Trust is such a slippery word. I think that trust is
supposed to mean that I can put my dependence or confidence upon someone or
something. I think. At least that is what Mr. Webster tells me. I am not so
sure my experience matches with Mr. Webster’s definition. Trust is a whole lot
more elusive, particularly when it comes to the experience of brokenness. In
what am I supposed to put my confidence when life is shattered? Upon whom and
upon what am I supposed to depend when what once was whole has broken?
Trust implies that something solid exists, something upon
which I can lean in my time of weakness. Trust suggests that someone will come
through for me, that someone has my best interests in mind. You see, this is
exactly where the problem lies. In my brokenness I have none of these. The very
reason I am broken is because what was solid gave way, and those whom I thought
were for me turned against me. Sure, trust is easy when life is whole, but
doubt seems a whole lot more plausible as I sift among the pieces of what was
once whole.
In my doubt I am afraid. I am afraid of what is, of what is
to come. Doubt whispers that nothing is solid and no one is constant. Doubt
holds my hand, warning me against moving forward for nothing is dependable. I
cannot cross the street of life. I might get run over by the next speeding car
which fails to yield for this wounded pedestrian in the crosswalk. It simply is
not safe to venture out; rather, it is safer to hunker down. Yes, staying put,
sitting among the pieces of what was is much safer, for in sitting with the
pieces I do not have to experience any more brokenness. But, then again, I don’t get to experience anything other than
my brokenness.
Trust is difficult because among the pieces there is doubt,
but doubt is not getting me anywhere. Doubt keeps my experience the same, and
to be honest, I hate this experience. Why would I stay in it? Trust offers a
way forward. If I trust that something solid does exist, that someone really
does have my best interests at heart, I can stand up from among my shattered
pieces. With trust, I can step forward once more into the crosswalk of life with
the hope I will not be stepping into the crosshairs. With trust I rise out of
my brokenness. With trust, I move forward, not with fullness but emptiness:
empty hands held outward, trembling hands of want and need, empty hands that
are able once more to be filled.
A fellow traveler,
Blake
What’s my next step?
We encourage you to
consider engaging in the following as a way of handing off faith in your
family.
Memorize Psalm 23: Psalm 23
is a beautiful psalm that reminds us of God’s trustworthy character and actions
on our behalf. This week, consider leading your child to memorize this psalm.

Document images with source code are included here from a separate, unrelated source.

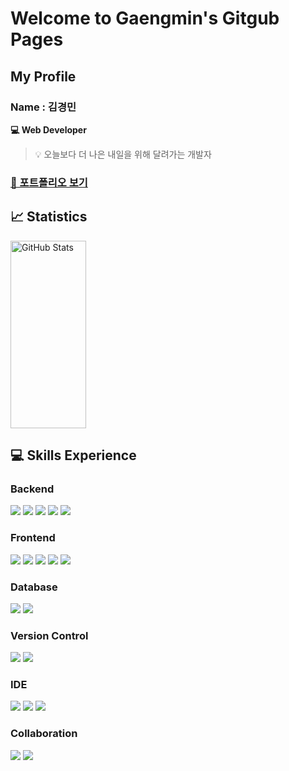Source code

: # Welcome to Gaengmin's Gitgub Pages

## My Profile
### Name : 김경민
**💻 Web Developer** 

> 💡 오늘보다 더 나은 내일을 위해 달려가는 개발자
###  [📄 포트폴리오 보기](https://github.com/gaengmin/gaengmin/blob/main/portfolio.pdf)


## 📈 Statistics
<div align="Left">
  <img alt="GitHub Stats" src="https://github-readme-stats.vercel.app/api?username=gaengmin&show_icons=true&theme=holi" width="49%" height="300px"/>
<!--  <img alt="Top Languages" src="https://github-readme-stats.vercel.app/api/top-langs/?username=gaengmin&hide=c%23,powershell,Mathematica,Ruby,Objective-C,Objective-C%2b%2b,Cuda&title_color=61dafb&text_color=ffffff&icon_color=61dafb&bg_color=20232a&langs_count=8&layout=compact&border_color=61dafb&hide_border=true&size_weight=0.5&count_weight=0.5" width="40%"/>-->
</div>

## 💻 Skills Experience

### Backend
<p>
  <img src="https://img.shields.io/badge/java-007396?style=for-the-badge&logo=java&logoColor=white" />
  <img src="https://img.shields.io/badge/spring%20framework-6DB33F?style=for-the-badge&logo=spring&logoColor=white" />
  <img src="https://img.shields.io/badge/spring%20boot-6DB33F?style=for-the-badge&logo=spring-boot&logoColor=white" />
  <img src="https://img.shields.io/badge/mybatis-FF5733?style=for-the-badge&logo=&logoColor=white" />
  <img src="https://img.shields.io/badge/jpa-007396?style=for-the-badge&logo=&logoColor=white" />
</p>

### Frontend
<p>
  <img src="https://img.shields.io/badge/vue.js-4FC08D?style=for-the-badge&logo=vue.js&logoColor=white" />
  <img src="https://img.shields.io/badge/html5-E34F26?style=for-the-badge&logo=html5&logoColor=white" />
  <img src="https://img.shields.io/badge/css3-1572B6?style=for-the-badge&logo=css3&logoColor=white" />
  <img src="https://img.shields.io/badge/javascript-F7DF1E?style=for-the-badge&logo=javascript&logoColor=black" />
  <img src="https://img.shields.io/badge/thymeleaf-005F0F?style=for-the-badge&logo=thymeleaf&logoColor=white" />
</p>

### Database
<p>
  <img src="https://img.shields.io/badge/oracle-F80000?style=for-the-badge&logo=oracle&logoColor=white" />
  <img src="https://img.shields.io/badge/mysql-4479A1?style=for-the-badge&logo=mysql&logoColor=white" />
</p>

### Version Control
<p>
  <img src="https://img.shields.io/badge/git-F05032?style=for-the-badge&logo=git&logoColor=white" />
  <img src="https://img.shields.io/badge/github-181717?style=for-the-badge&logo=github&logoColor=white" />
</p>

### IDE
<p>
  <img src="https://img.shields.io/badge/intellij%20idea-000000?style=for-the-badge&logo=intellij-idea&logoColor=white" />
  <img src="https://img.shields.io/badge/eclipse-2C2255?style=for-the-badge&logo=eclipse&logoColor=white" />
  <img src="https://img.shields.io/badge/visual%20studio%20code-007ACC?style=for-the-badge&logo=visual-studio-code&logoColor=white" />
</p>

### Collaboration
<p>
  <img src="https://img.shields.io/badge/notion-000000?style=for-the-badge&logo=notion&logoColor=white" />
  <img src="https://img.shields.io/badge/figma-F24E1E?style=for-the-badge&logo=figma&logoColor=white" />
</p>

You might use bedtime prayers as a time to work on memorizing this psalm one
verse at a time. As your child memorizes each verse, talk about how you have
experienced the truth of that verse in your own life.
We encourage you to
consider engaging in the following as a way of deepening your own faith.
Meditate on Psalm 23: Life
is difficult but God is with us in the midst of difficult and painful
situations. This week, consider memorizing and meditating on Psalm 23, a psalm
that beautifully states that we have a trustworthy God with us in the midst of
difficult circumstances. Consider making this psalm or portions of this psalm a
part of your daily routine. You might meditate on a phrase as you drive to work
by mulling it over in your heart, or you might pray this psalm at regular
points through the day. Whatever approach you take, allow this psalm to direct
you to the truth of who God is and where he is in the midst of suffering.